[ИСХОДНЫЙ ОТРЫВОК]
Я знаю, что Коротков Кузьма Васильевич 1911 года рождения ушел на фронт в первые дни войны, что было ему 30 лет. Дома остались жена и две маленькие дочки: старшей, Нине, было 6 лет, а Вале только исполнилось 3 года. Трудно было прабабушке одной с девчонками, да разве тогда жилось кому-то легко?

***

— Настасья, чего ревешь, сырость разводишь?

— Да Кузьму ранили, в Армавире, в госпитале лежит. Съездить бы туда, да с кем девчат брошу? Денег нет. И бригадир не отпустит.

— Не человек он, что ли? Уговорим. Беги к председателю, мы пока тебе махорки соберем, ты за нее везде пройдешь и проедешь. А за девчатами присмотрим, не бойся.

[ПРЕДОСТАВЛЕННЫЕ СТРОКИ]
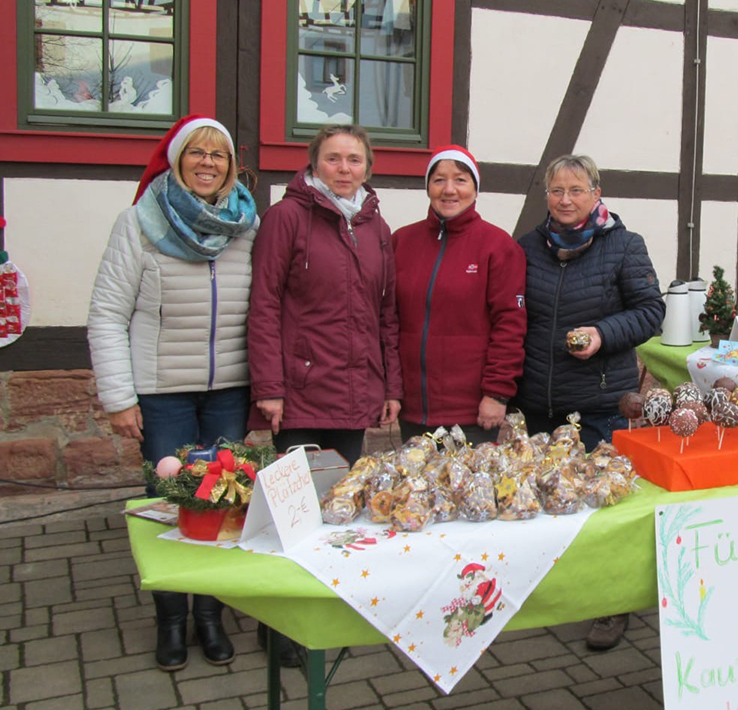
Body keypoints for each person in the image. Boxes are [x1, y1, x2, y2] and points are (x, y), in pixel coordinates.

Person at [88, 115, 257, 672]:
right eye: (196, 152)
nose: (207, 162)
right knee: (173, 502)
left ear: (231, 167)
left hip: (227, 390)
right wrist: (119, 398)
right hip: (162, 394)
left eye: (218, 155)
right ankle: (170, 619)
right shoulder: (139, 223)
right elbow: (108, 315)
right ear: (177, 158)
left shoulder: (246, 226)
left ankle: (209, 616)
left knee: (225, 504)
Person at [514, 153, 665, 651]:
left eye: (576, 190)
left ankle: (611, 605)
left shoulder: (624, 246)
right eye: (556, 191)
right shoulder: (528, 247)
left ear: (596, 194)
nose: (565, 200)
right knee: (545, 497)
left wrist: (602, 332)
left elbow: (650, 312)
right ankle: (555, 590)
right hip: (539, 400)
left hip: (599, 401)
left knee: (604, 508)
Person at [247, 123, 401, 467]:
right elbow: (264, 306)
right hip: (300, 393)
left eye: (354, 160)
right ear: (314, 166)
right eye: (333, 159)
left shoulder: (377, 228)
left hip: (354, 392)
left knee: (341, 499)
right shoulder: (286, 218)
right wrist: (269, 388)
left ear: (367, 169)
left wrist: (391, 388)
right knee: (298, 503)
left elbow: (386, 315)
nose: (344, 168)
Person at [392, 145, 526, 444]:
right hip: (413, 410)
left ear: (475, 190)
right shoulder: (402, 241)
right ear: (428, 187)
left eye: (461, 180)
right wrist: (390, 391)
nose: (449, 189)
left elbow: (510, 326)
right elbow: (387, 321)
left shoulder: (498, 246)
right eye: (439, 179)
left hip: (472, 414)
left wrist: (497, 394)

==

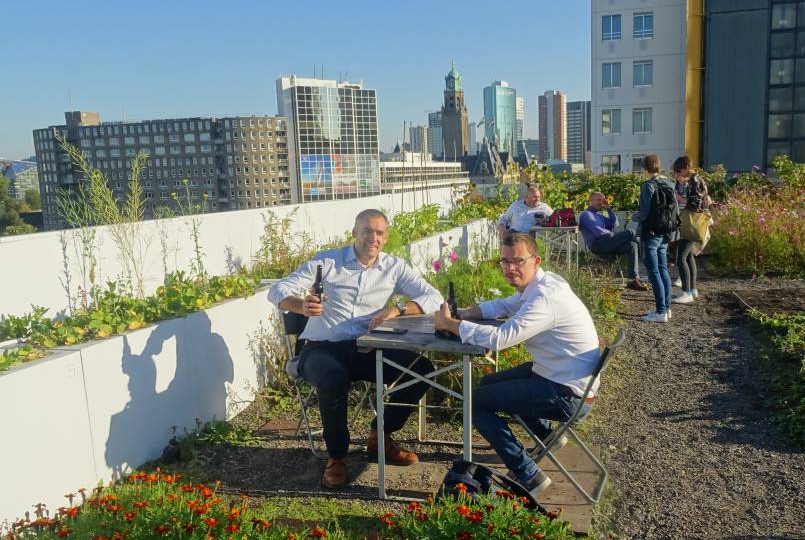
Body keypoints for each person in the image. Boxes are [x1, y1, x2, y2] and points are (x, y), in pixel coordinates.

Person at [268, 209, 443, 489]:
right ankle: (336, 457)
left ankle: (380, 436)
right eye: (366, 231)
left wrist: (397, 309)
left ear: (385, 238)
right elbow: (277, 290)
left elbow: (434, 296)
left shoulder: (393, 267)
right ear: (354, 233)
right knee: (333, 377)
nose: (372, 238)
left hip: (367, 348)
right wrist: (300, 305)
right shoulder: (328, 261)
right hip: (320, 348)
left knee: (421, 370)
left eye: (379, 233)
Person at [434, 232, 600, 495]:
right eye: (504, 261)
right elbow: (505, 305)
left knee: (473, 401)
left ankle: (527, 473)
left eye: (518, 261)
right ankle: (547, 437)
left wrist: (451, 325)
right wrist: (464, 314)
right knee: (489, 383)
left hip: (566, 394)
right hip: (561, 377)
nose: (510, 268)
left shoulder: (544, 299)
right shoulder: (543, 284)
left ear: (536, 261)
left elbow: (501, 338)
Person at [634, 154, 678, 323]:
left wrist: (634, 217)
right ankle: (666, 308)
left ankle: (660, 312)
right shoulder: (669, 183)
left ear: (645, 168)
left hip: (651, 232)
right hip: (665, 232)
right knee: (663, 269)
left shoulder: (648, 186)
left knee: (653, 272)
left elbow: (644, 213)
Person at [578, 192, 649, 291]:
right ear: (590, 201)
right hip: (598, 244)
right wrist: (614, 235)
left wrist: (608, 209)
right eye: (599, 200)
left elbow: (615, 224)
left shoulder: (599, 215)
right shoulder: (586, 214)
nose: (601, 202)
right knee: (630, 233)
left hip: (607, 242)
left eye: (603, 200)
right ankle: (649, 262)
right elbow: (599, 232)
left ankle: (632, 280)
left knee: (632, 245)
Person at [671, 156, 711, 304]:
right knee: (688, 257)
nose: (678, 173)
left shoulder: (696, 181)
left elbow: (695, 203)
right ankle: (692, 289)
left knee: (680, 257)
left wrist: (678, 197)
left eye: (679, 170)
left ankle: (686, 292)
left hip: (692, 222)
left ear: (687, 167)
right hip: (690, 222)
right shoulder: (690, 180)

[ЧТО СДЕЛАТЬ]
A: Определите, соответствуют ли отрывку утверждения: (i) Кузьма Васильевич ушел на фронт в первые дни войны; (ii) старшей дочери, Нине, было 3 года; (iii) раненый Кузьма лежит в госпитале в Армавире. Для каждого ответьте «да» или «нет» и приведите решающие слова отрывка дословно.
B: Перепечатайте из отрывка фрагмент между «Я знаю, что» и «бригадир не отпустит.» включительно.
Для ответов используйте только отрывок, строки не привлекайте.

[ОТВЕТЫ ПО ЗАДАНИЯМ]
A:
(i) Да: «ушел на фронт в первые дни войны».
(ii) Нет: «старшей, Нине, было 6 лет».
(iii) Да: «в Армавире, в госпитале лежит».

B:
Я знаю, что Коротков Кузьма Васильевич 1911 года рождения ушел на фронт в первые дни войны, что было ему 30 лет. Дома остались жена и две маленькие дочки: старшей, Нине, было 6 лет, а Вале только исполнилось 3 года. Трудно было прабабушке одной с девчонками, да разве тогда жилось кому-то легко?

***

— Настасья, чего ревешь, сырость разводишь?

— Да Кузьму ранили, в Армавире, в госпитале лежит. Съездить бы туда, да с кем девчат брошу? Денег нет. И бригадир не отпустит.